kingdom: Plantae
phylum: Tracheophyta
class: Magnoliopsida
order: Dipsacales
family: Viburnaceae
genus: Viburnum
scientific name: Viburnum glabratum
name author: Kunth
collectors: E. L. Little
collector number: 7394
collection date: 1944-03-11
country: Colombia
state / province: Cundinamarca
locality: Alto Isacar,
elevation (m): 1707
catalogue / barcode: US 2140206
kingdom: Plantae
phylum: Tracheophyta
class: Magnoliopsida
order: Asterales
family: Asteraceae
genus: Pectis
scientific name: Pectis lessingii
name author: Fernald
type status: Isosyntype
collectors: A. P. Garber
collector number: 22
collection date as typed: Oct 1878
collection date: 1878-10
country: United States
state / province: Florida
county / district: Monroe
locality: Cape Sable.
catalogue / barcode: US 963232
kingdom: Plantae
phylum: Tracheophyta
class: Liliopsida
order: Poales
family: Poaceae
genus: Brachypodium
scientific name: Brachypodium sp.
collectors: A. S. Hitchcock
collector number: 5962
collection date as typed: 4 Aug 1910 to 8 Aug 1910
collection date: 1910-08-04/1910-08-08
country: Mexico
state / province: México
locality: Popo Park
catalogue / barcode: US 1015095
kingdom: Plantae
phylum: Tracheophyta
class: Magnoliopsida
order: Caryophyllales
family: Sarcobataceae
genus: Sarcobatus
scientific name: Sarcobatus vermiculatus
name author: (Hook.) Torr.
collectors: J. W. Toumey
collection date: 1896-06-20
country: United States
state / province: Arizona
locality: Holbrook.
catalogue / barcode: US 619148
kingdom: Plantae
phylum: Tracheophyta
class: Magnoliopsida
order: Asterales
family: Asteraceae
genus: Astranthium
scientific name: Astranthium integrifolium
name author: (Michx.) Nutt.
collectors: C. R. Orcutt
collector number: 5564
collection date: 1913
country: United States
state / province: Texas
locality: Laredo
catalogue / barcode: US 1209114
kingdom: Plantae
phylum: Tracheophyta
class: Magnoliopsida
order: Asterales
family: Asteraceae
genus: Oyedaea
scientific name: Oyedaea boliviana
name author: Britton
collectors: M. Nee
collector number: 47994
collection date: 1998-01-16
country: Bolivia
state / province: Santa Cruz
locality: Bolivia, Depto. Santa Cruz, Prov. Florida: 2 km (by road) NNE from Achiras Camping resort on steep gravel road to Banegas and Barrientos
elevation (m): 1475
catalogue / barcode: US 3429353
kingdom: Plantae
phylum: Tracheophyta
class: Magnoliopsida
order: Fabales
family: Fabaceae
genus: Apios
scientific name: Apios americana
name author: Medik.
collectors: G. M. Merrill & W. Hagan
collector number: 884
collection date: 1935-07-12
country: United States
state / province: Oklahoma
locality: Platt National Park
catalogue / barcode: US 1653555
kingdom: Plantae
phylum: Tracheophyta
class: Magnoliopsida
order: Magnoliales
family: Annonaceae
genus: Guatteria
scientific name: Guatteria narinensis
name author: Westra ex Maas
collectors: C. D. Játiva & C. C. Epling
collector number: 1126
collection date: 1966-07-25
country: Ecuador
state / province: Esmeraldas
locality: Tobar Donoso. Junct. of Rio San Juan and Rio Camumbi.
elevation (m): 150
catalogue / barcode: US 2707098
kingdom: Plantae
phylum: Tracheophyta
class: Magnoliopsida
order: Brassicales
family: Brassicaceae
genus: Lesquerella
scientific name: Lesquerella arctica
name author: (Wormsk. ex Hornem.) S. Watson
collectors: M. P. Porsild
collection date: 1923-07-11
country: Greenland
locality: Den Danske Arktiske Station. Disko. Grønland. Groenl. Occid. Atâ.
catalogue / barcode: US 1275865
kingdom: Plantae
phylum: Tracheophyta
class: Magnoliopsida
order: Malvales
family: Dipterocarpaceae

• • • • • • •

● WORK TO BE COMPLETED: Could you reproduce the whole listing above, keeping every line and entry unchanged?

● FINISHED TASK:
kingdom: Plantae
phylum: Tracheophyta
class: Magnoliopsida
order: Dipsacales
family: Viburnaceae
genus: Viburnum
scientific name: Viburnum glabratum
name author: Kunth
collectors: E. L. Little
collector number: 7394
collection date: 1944-03-11
country: Colombia
state / province: Cundinamarca
locality: Alto Isacar,
elevation (m): 1707
catalogue / barcode: US 2140206
kingdom: Plantae
phylum: Tracheophyta
class: Magnoliopsida
order: Asterales
family: Asteraceae
genus: Pectis
scientific name: Pectis lessingii
name author: Fernald
type status: Isosyntype
collectors: A. P. Garber
collector number: 22
collection date as typed: Oct 1878
collection date: 1878-10
country: United States
state / province: Florida
county / district: Monroe
locality: Cape Sable.
catalogue / barcode: US 963232
kingdom: Plantae
phylum: Tracheophyta
class: Liliopsida
order: Poales
family: Poaceae
genus: Brachypodium
scientific name: Brachypodium sp.
collectors: A. S. Hitchcock
collector number: 5962
collection date as typed: 4 Aug 1910 to 8 Aug 1910
collection date: 1910-08-04/1910-08-08
country: Mexico
state / province: México
locality: Popo Park
catalogue / barcode: US 1015095
kingdom: Plantae
phylum: Tracheophyta
class: Magnoliopsida
order: Caryophyllales
family: Sarcobataceae
genus: Sarcobatus
scientific name: Sarcobatus vermiculatus
name author: (Hook.) Torr.
collectors: J. W. Toumey
collection date: 1896-06-20
country: United States
state / province: Arizona
locality: Holbrook.
catalogue / barcode: US 619148
kingdom: Plantae
phylum: Tracheophyta
class: Magnoliopsida
order: Asterales
family: Asteraceae
genus: Astranthium
scientific name: Astranthium integrifolium
name author: (Michx.) Nutt.
collectors: C. R. Orcutt
collector number: 5564
collection date: 1913
country: United States
state / province: Texas
locality: Laredo
catalogue / barcode: US 1209114
kingdom: Plantae
phylum: Tracheophyta
class: Magnoliopsida
order: Asterales
family: Asteraceae
genus: Oyedaea
scientific name: Oyedaea boliviana
name author: Britton
collectors: M. Nee
collector number: 47994
collection date: 1998-01-16
country: Bolivia
state / province: Santa Cruz
locality: Bolivia, Depto. Santa Cruz, Prov. Florida: 2 km (by road) NNE from Achiras Camping resort on steep gravel road to Banegas and Barrientos
elevation (m): 1475
catalogue / barcode: US 3429353
kingdom: Plantae
phylum: Tracheophyta
class: Magnoliopsida
order: Fabales
family: Fabaceae
genus: Apios
scientific name: Apios americana
name author: Medik.
collectors: G. M. Merrill & W. Hagan
collector number: 884
collection date: 1935-07-12
country: United States
state / province: Oklahoma
locality: Platt National Park
catalogue / barcode: US 1653555
kingdom: Plantae
phylum: Tracheophyta
class: Magnoliopsida
order: Magnoliales
family: Annonaceae
genus: Guatteria
scientific name: Guatteria narinensis
name author: Westra ex Maas
collectors: C. D. Játiva & C. C. Epling
collector number: 1126
collection date: 1966-07-25
country: Ecuador
state / province: Esmeraldas
locality: Tobar Donoso. Junct. of Rio San Juan and Rio Camumbi.
elevation (m): 150
catalogue / barcode: US 2707098
kingdom: Plantae
phylum: Tracheophyta
class: Magnoliopsida
order: Brassicales
family: Brassicaceae
genus: Lesquerella
scientific name: Lesquerella arctica
name author: (Wormsk. ex Hornem.) S. Watson
collectors: M. P. Porsild
collection date: 1923-07-11
country: Greenland
locality: Den Danske Arktiske Station. Disko. Grønland. Groenl. Occid. Atâ.
catalogue / barcode: US 1275865
kingdom: Plantae
phylum: Tracheophyta
class: Magnoliopsida
order: Malvales
family: Dipterocarpaceae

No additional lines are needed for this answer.